# [Instruction 1]
Summarize the forum thread about Dagster logs in two sentences.

# [Excerpted text]
++++++++++

Hey my fellow Dagsterinos! Does anyone know why m...
# ask-community
h
Hey my fellow Dagsterinos! Does anyone know why my dagster deployment is outputting a huge amount of logs every few minutes DESPITE not executing any jobs/sensors? It appears to run the following command every few minutes and the output is a description of every model/macro associated with one of my dagster jobs.
Copy code
2022-06-24 11:30:57 +0100 - dagster.daemon.SensorDaemon - INFO - Not checking for any runs since no sensors have been started.
2022-06-24 11:31:59,643  96676   utils                Executing command: dbt --no-use-color --log-format json ls --project-dir ./dbt --profiles-dir ./dbt/config --select tag:hold --resource-type model --output json
Does anyone know why this could be happening and how to make it stop? I’m pretty sure it has something to do with software defined assets because only that job is being logged. Specifically this line of code:
dbt_assets = load_assets_from_dbt_project(project_dir=DBT_PROJECT_DIR, select=f"tag:{DATASET_TYPE}")
See more info in the comment section 🎉
🤖 1
🙌 1
s
hey @Harpal - thanks for reporting this. I filed an issue to track addressing this: https://github.com/dagster-io/dagster/issues/8601. I suspect we should be able to do something by next week
🤞 1
h
Hi @sandy has there been any progress on this? The spam is manageable but it looks like Dagster/DBT ends up producing these logs on each of our pods across our deployment. This spikes our RAM usage, causes a multi-minute delay to spinning up pods and can can stop other jobs from running as it kills our pods (OOM error). It looks like I can use
executor_def
can help us create a new pod to run our DBT-software-defined-asset jobs on. But is there a way we can control their resource usage? I don’t want to have to pay for extra memory because dagster does some work and outputs the spammy logs that I didn’t request… You know how
@ops
let the user assign resources, request limits, etc. Can I do that for jobs defined by
AssetGroups()
? Limiting their resources should at least stop them from requiring as many resources.

++++++++++

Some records
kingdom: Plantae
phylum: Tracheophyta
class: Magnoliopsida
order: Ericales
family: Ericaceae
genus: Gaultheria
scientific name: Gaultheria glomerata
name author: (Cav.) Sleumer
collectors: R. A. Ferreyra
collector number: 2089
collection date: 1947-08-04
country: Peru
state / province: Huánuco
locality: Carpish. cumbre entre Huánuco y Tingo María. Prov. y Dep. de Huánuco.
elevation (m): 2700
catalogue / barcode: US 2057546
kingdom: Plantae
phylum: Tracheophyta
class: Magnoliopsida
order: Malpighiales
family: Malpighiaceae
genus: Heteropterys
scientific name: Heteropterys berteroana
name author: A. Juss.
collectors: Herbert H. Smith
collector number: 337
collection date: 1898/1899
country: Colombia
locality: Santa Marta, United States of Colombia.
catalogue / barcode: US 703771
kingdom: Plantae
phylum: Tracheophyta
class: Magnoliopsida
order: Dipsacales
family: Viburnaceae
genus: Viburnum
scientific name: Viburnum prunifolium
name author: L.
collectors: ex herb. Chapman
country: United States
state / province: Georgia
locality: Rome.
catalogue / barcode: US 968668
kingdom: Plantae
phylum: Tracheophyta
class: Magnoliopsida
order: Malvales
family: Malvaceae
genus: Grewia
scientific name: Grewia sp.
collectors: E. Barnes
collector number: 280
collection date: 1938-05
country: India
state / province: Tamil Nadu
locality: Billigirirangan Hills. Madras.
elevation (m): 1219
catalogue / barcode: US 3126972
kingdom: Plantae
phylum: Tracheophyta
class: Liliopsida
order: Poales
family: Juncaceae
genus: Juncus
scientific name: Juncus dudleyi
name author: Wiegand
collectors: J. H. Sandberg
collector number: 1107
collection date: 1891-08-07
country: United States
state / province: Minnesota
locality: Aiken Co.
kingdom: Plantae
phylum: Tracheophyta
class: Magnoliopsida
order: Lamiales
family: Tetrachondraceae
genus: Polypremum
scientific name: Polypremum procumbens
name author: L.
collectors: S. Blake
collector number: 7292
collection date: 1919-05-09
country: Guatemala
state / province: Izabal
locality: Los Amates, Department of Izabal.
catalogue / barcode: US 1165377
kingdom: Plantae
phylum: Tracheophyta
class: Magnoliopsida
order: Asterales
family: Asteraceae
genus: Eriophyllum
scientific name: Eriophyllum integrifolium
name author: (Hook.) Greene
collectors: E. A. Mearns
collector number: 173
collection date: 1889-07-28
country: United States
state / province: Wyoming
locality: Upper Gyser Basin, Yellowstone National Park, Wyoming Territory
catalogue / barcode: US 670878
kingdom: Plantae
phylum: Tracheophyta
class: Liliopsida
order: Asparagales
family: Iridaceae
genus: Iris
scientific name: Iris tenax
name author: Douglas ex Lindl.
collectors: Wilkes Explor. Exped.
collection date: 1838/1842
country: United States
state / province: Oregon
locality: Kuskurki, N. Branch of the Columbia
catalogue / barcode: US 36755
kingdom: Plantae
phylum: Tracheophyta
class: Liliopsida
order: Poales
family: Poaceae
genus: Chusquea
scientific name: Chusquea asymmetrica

++++++++++

# [Instruction 2]
Output the stretch of rows from the start of the rows through the line that contains "order: Dipsacales", including both ends, exactly as those lines appear.

# [Exercise response 1]
A user reports that a Dagster deployment outputs a huge amount of logs every few minutes despite not executing any jobs or sensors, apparently from a repeated dbt ls command, and suspects the software-defined assets loaded with load_assets_from_dbt_project. A reply says an issue was filed to track the problem, and the user later asks about progress, explaining that the logs are produced on every pod, spike RAM usage, delay pod startup, and cause OOM errors, and asks whether resources can be limited for jobs defined by AssetGroups as they can for ops.

# [Exercise response 2]
kingdom: Plantae
phylum: Tracheophyta
class: Magnoliopsida
order: Ericales
family: Ericaceae
genus: Gaultheria
scientific name: Gaultheria glomerata
name author: (Cav.) Sleumer
collectors: R. A. Ferreyra
collector number: 2089
collection date: 1947-08-04
country: Peru
state / province: Huánuco
locality: Carpish. cumbre entre Huánuco y Tingo María. Prov. y Dep. de Huánuco.
elevation (m): 2700
catalogue / barcode: US 2057546
kingdom: Plantae
phylum: Tracheophyta
class: Magnoliopsida
order: Malpighiales
family: Malpighiaceae
genus: Heteropterys
scientific name: Heteropterys berteroana
name author: A. Juss.
collectors: Herbert H. Smith
collector number: 337
collection date: 1898/1899
country: Colombia
locality: Santa Marta, United States of Colombia.
catalogue / barcode: US 703771
kingdom: Plantae
phylum: Tracheophyta
class: Magnoliopsida
order: Dipsacales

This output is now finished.